D'autres traces en arc se voient maintenant sur la demi-cuvette du glacier. Les pilotes du cru s'en donnent à coeur-joie dans la poudreuse, posent, virent, repartent. Après un tour de repérage, puis un autre, nous y allons. A notre tour de se poser sur le porte-avion glacé.

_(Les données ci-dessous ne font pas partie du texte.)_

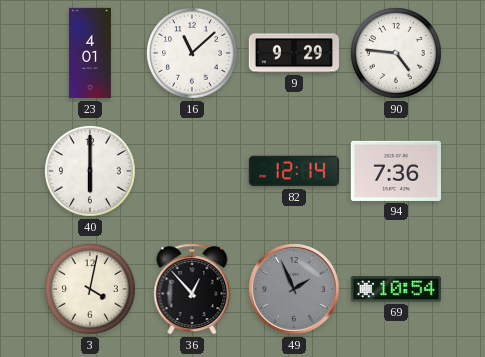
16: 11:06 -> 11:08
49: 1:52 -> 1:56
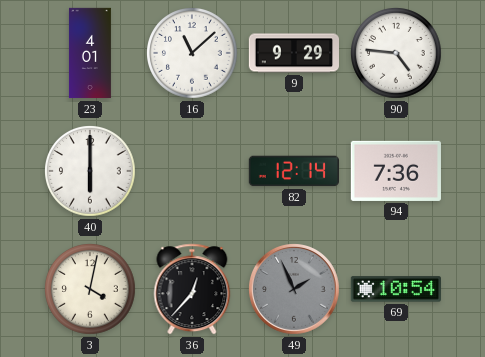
36: 12:53 -> 12:37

La paroi rocheuse nous surplombe, l'ombre du Piper nous rattrape, le coussin de neige défile vite sous les skis. Le contact est doux, moelleux. Et déjà, pied dans le coin, jouant des gaz, mon barbu de pilote vire pour nous remettre dans la pente, et redécoller. Belle sensation de glissade, tout en légèreté on dirait. On quitte le sol blanc sans même s'en apercevoir...

Une belle impression de liberté. Le silence du glacier une fois le moteur coupé, le paysage de monts blancs, l'idée de flotter à la surface de la grande vague de glace en y laissant seulement des traces éphémères... Un bel après-midi de vol qui refroidit les doigts et les pieds mais qui donne chaud au coeur!